Activity
All records are to be transcribed in full; any pictures among them are to be skipped.

————

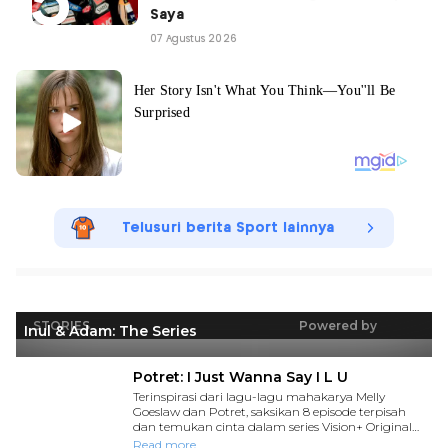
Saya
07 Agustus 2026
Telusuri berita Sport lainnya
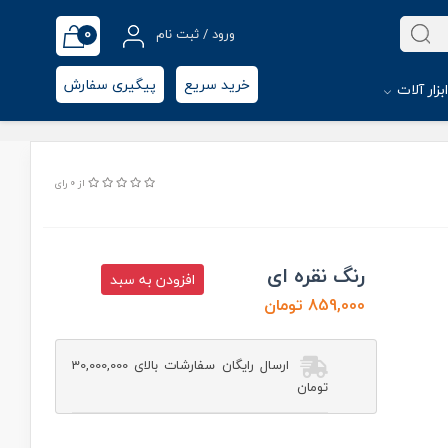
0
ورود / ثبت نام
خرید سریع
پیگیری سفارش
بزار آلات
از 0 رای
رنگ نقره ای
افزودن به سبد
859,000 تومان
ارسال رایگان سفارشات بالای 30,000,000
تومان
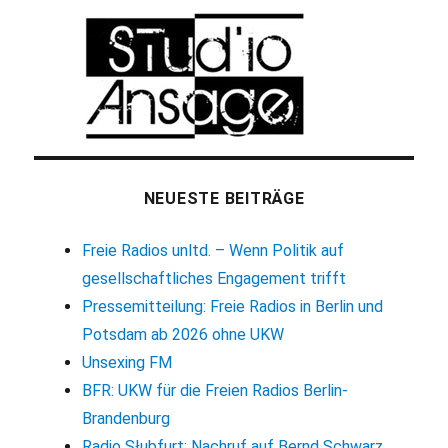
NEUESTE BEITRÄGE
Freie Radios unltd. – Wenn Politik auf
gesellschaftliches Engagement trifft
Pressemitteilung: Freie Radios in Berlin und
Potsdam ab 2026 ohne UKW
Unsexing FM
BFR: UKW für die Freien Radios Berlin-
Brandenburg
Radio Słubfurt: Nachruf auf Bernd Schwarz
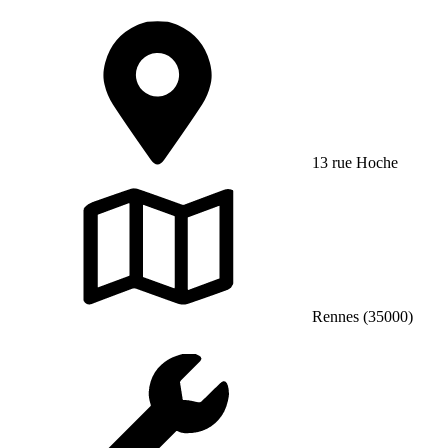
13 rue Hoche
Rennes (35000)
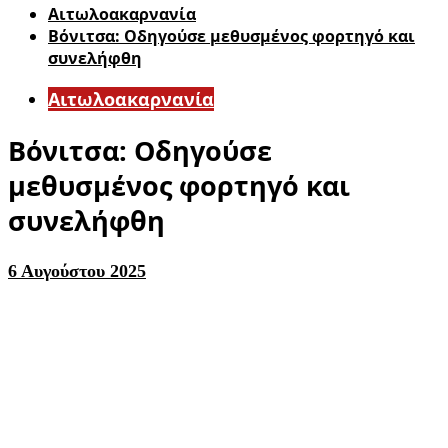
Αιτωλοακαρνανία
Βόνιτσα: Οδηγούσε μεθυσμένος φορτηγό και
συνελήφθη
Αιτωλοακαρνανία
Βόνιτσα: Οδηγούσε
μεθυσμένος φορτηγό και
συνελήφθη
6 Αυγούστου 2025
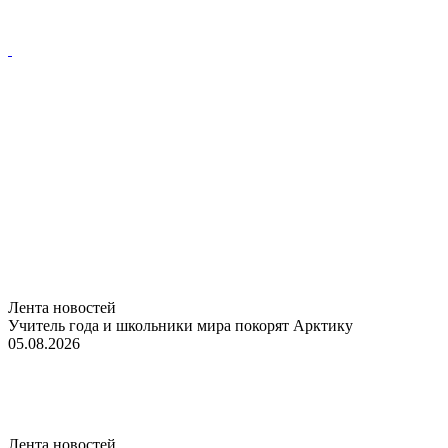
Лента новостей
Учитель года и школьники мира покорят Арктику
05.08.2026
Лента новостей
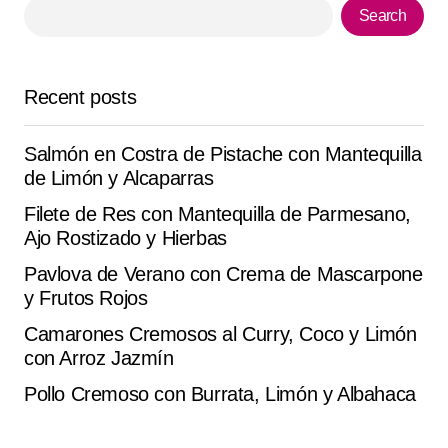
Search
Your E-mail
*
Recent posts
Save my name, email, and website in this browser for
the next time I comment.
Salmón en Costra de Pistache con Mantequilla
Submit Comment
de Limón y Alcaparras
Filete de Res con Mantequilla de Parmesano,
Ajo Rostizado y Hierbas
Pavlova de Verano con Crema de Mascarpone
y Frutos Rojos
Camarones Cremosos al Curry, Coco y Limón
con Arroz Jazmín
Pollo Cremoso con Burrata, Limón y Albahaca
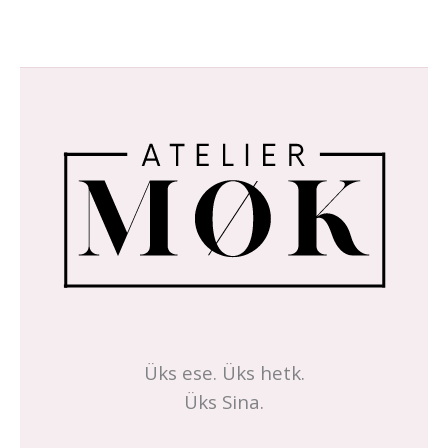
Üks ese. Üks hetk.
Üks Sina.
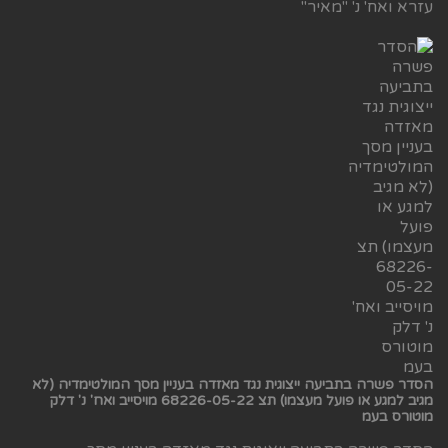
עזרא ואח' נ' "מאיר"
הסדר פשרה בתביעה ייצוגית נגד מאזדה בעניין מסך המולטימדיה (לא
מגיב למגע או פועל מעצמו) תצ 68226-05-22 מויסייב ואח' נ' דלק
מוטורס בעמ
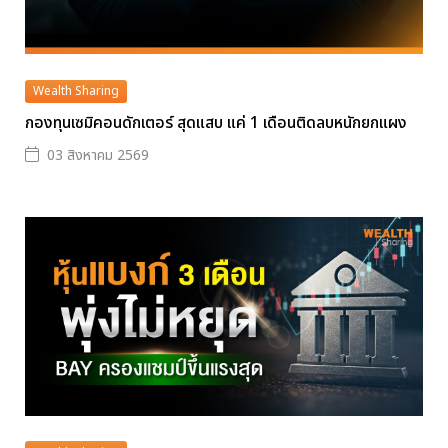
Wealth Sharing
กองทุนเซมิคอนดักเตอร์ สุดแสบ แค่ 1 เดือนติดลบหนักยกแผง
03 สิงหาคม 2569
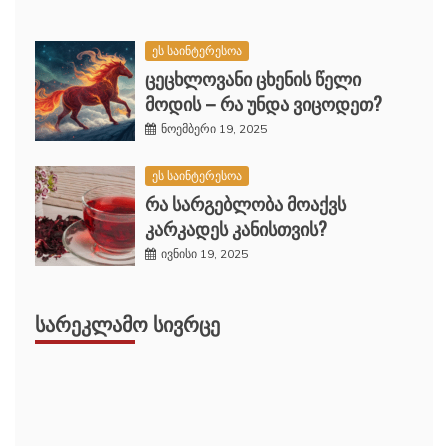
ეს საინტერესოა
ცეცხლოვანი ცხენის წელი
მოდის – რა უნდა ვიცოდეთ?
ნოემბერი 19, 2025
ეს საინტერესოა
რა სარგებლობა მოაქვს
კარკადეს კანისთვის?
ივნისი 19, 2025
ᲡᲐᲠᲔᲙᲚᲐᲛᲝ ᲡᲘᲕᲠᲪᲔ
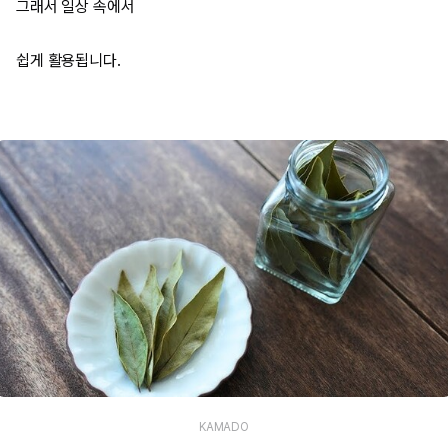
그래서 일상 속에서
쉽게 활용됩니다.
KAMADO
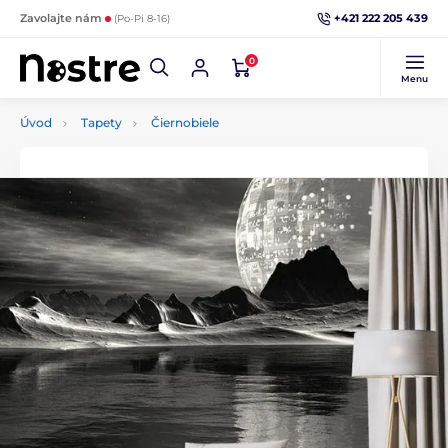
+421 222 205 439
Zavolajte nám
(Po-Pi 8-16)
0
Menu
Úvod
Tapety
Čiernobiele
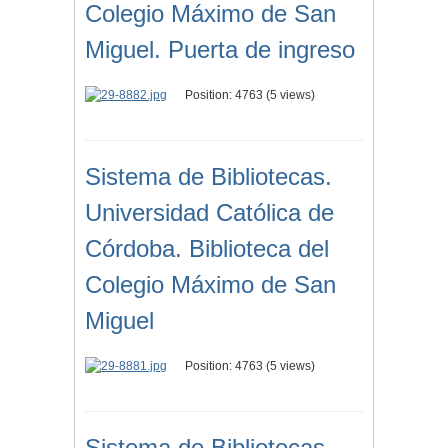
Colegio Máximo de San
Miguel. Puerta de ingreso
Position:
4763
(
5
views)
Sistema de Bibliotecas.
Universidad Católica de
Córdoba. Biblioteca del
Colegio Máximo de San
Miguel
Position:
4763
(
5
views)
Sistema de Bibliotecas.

————

Response
Saya
07 Agustus 2026
Telusuri berita Sport lainnya
0
ورود / ثبت نام
خرید سریع
پیگیری سفارش
بزار آلات
از 0 رای
رنگ نقره ای
افزودن به سبد
859,000 تومان
ارسال رایگان سفارشات بالای 30,000,000
تومان
NEUESTE BEITRÄGE
Freie Radios unltd. – Wenn Politik auf
gesellschaftliches Engagement trifft
Pressemitteilung: Freie Radios in Berlin und
Potsdam ab 2026 ohne UKW
Unsexing FM
BFR: UKW für die Freien Radios Berlin-
Brandenburg
Radio Słubfurt: Nachruf auf Bernd Schwarz
13 rue Hoche
Rennes (35000)
Αιτωλοακαρνανία
Βόνιτσα: Οδηγούσε μεθυσμένος φορτηγό και
συνελήφθη
Αιτωλοακαρνανία
Βόνιτσα: Οδηγούσε
μεθυσμένος φορτηγό και
συνελήφθη
6 Αυγούστου 2025
Лента новостей
Учитель года и школьники мира покорят Арктику
05.08.2026
Лента новостей
Search
Your E-mail
*
Recent posts
Save my name, email, and website in this browser for
the next time I comment.
Salmón en Costra de Pistache con Mantequilla
Submit Comment
de Limón y Alcaparras
Filete de Res con Mantequilla de Parmesano,
Ajo Rostizado y Hierbas
Pavlova de Verano con Crema de Mascarpone
y Frutos Rojos
Camarones Cremosos al Curry, Coco y Limón
con Arroz Jazmín
Pollo Cremoso con Burrata, Limón y Albahaca
Üks ese. Üks hetk.
Üks Sina.
עזרא ואח' נ' "מאיר"
הסדר פשרה בתביעה ייצוגית נגד מאזדה בעניין מסך המולטימדיה (לא
מגיב למגע או פועל מעצמו) תצ 68226-05-22 מויסייב ואח' נ' דלק
מוטורס בעמ
Wealth Sharing
กองทุนเซมิคอนดักเตอร์ สุดแสบ แค่ 1 เดือนติดลบหนักยกแผง
03 สิงหาคม 2569
ეს საინტერესოა
ცეცხლოვანი ცხენის წელი
მოდის – რა უნდა ვიცოდეთ?
ნოემბერი 19, 2025
ეს საინტერესოა
რა სარგებლობა მოაქვს
კარკადეს კანისთვის?
ივნისი 19, 2025
ᲡᲐᲠᲔᲙᲚᲐᲛᲝ ᲡᲘᲕᲠᲪᲔ
그래서 일상 속에서
쉽게 활용됩니다.
KAMADO
+421 222 205 439
Zavolajte nám
(Po-Pi 8-16)
0
Menu
Úvod
Tapety
Čiernobiele
Colegio Máximo de San
Miguel. Puerta de ingreso
Position:
4763
(
5
views)
Sistema de Bibliotecas.
Universidad Católica de
Córdoba. Biblioteca del
Colegio Máximo de San
Miguel
Position:
4763
(
5
views)
Sistema de Bibliotecas.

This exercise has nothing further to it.